Latest Update (April 27)
9:20AM: Joakim Noah had shoulder surgery on Wednesday to repair his right rotator cuff, the Knicks announced Thursday morning.
The surgery was performed by Dr. David Altchek at the Hospital for Special Surgery in Manhattan.
Jeff Hornacek told Ian Begley of ESPN that Noah's recovery time is approximately five months.
Previous Reports and Reaction (April 12)
6:41PM: Joakim Noah has not decided if he will have surgery on his injured on shoulder, head coach Jeff Hornacek told reporters before Wednesday's game.
If Noah does get the surgery, Hornacek said the recovery time will be about five months.
Noah initially injured his right rotator cuff in January, but continued to play through it, the team said Wednesday. He underwent an MRI after the injury and had a follow-up test in April, which showed no improvement.
The Vertical's Adrian Wojnarowski reported Tuesday that the 32-year-old would undergo the surgery.
Noah, who will serve a 20-game suspension once he is healthy, is expected to have a recovery time of four-to-six months.
Noah was suspended after being cited by the league for Selective Androgen Receptor Modulator LGD-4033. He has not played since Feb. 4.
He signed a four-year, $72 million contract with the Knicks last year.
April 11: Noah's Knickerbocker tenure has rapidly taken a turn into Amar'e Stoudemire territory. Whereas the beginning of STAT's time in New York represented hope, by the end, he was all but a shell of his former self. All that could go wrong was going wrong. While rehabbing his way back from one injury, he simply hit another wall. By the end of his tenure, Stoudemire and his contract became a huge (and unmovable) liability.
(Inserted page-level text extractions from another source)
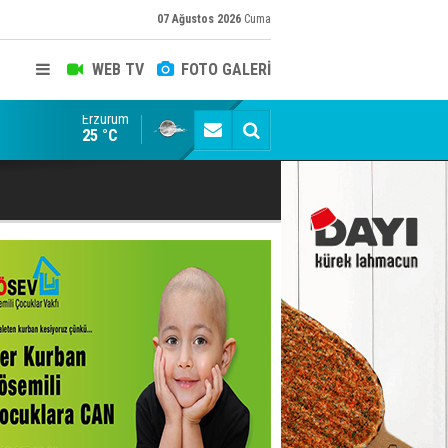
07 Ağustos 2026
Cuma
WEB TV
FOTO GALERİ
Erzurum
Konuşanlar'a katıldı, söyledikleri başına iş açtı! Göza
25 °C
New York reached that point with Noah before his first official season in town had even ended. His latest injury and subsequent rehab figures to keep Noah sidelined well through the early goings of next season. The clock for his suspension will stop, meaning it'll take even longer for him to make his return.
The Knicks will be looking to go younger next season and Noah's contract had already made him an impossible asset to move. Now his injuries and suspension will prevent him from hitting the hardwood and likely disrupt any sense of rhythm the Knicks attempt to find when the new campaign begins. The entire situation is just a mess that figures to continue impacting the Knicks in a negative way going forward.